Vol.43 No.Supplement

特別プログラム 乳腺
ワークショップ 乳腺(JSUM・JABTS共同企画) 乳がんに対する薬物療法の効果判定

(S420)

術前化学療法開始前のElastography FLR評価と治療効果との関係

Value of elastography can predict response to neoadjuvant chemotherapy in breast cancer?

林 光博1, 岩瀬 弘敬2

Mitsuhiro HAYASHI1, Hirotaka IWASE2

1国立研究開発法人国立がん研究センター臨床薬理部門, 2熊本大学乳腺内分泌外科

1Molecular Imaging and Pharmacokinetics, National Cancer Center, 2Breast and Endocrine Surgery, Kumamoto University

キーワード :

【背景】
乳房超音波Elastographyは腫瘍弾性度を客観的に評価することが可能であり,乳房病変の良悪性鑑別に用いられるほか様々な適用が探索されている.一方,乳がん薬物療法においては種々の機能的画像検査による評価が,その治療効果予測や効果判定に有用となる可能性が示されている.そこで今回,治療開始前の乳がんElastography評価とその後の治療効果との関係を検討した.
【対象と方法】
熊本大学乳腺内分泌外科にて術前化学療法を行った原発性乳癌のうち,治療前にElastography評価を行っていた97症例を対象とした.これらにおいて術前化学療法の病理学的治療効果とStrain Elastography(EUB-8500)によるFLR評価との関係を検討した.
【結果】
FLR中央値を用いてHard tumor 49例とSoft tumor 48例に層別化し,病理学的治療効果との相関を解析したところ,Hard tumorではpathological CR率20.4%,Soft tumorでは52.1%であり,有意にHard tumor群で低値であった(P = 0.0015).また平均腫瘍縮小率はHard tumor群53.2%,Soft tumor群71.6%とHard tumor群で低い結果であった(P = 0.027).pathological CRに対する多変量解析を行うと,HER2発現やKi67 indexと並んで,FLRによる乳がん弾性度評価が独立した効果予測因子であった(オッズ比0.20,95%CI 0.05-0.67,P = 0.008).またFLRのカットオフ値を中央値以外に変更した場合でも,上記多変量解析において乳がん弾性度評価は有意な因子であった.
【考察】
Elastographyによる治療前の乳がん弾性度評価が,その後の術前化学療法の効果と関連する可能性がある.近年基礎研究で指摘されている腫瘍弾性度と治療抵抗性との関係を,Elastographyを用いて臨床的に検討していくことが期待される.

· · · · · · ·

課題内容: 乳がんのElastography評価を扱った抜粋にある次の文を英語に訳してください。「そこで今回,治療開始前の乳がんElastography評価とその後の治療効果との関係を検討した.」

· · · · · · ·

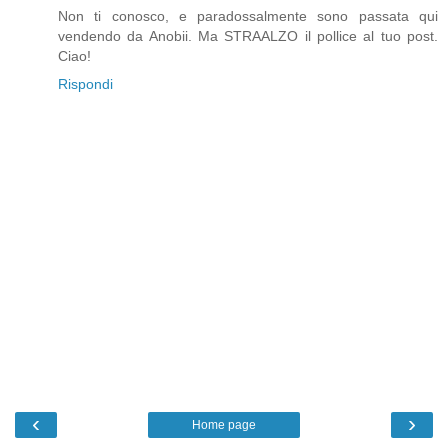
Non ti conosco, e paradossalmente sono passata qui
vendendo da Anobii. Ma STRAALZO il pollice al tuo post.
Ciao!
Rispondi
‹
›
Home page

· · · · · · ·

課題の結果: We therefore examined the relationship between pretreatment elastography assessment of breast cancer and the subsequent treatment response.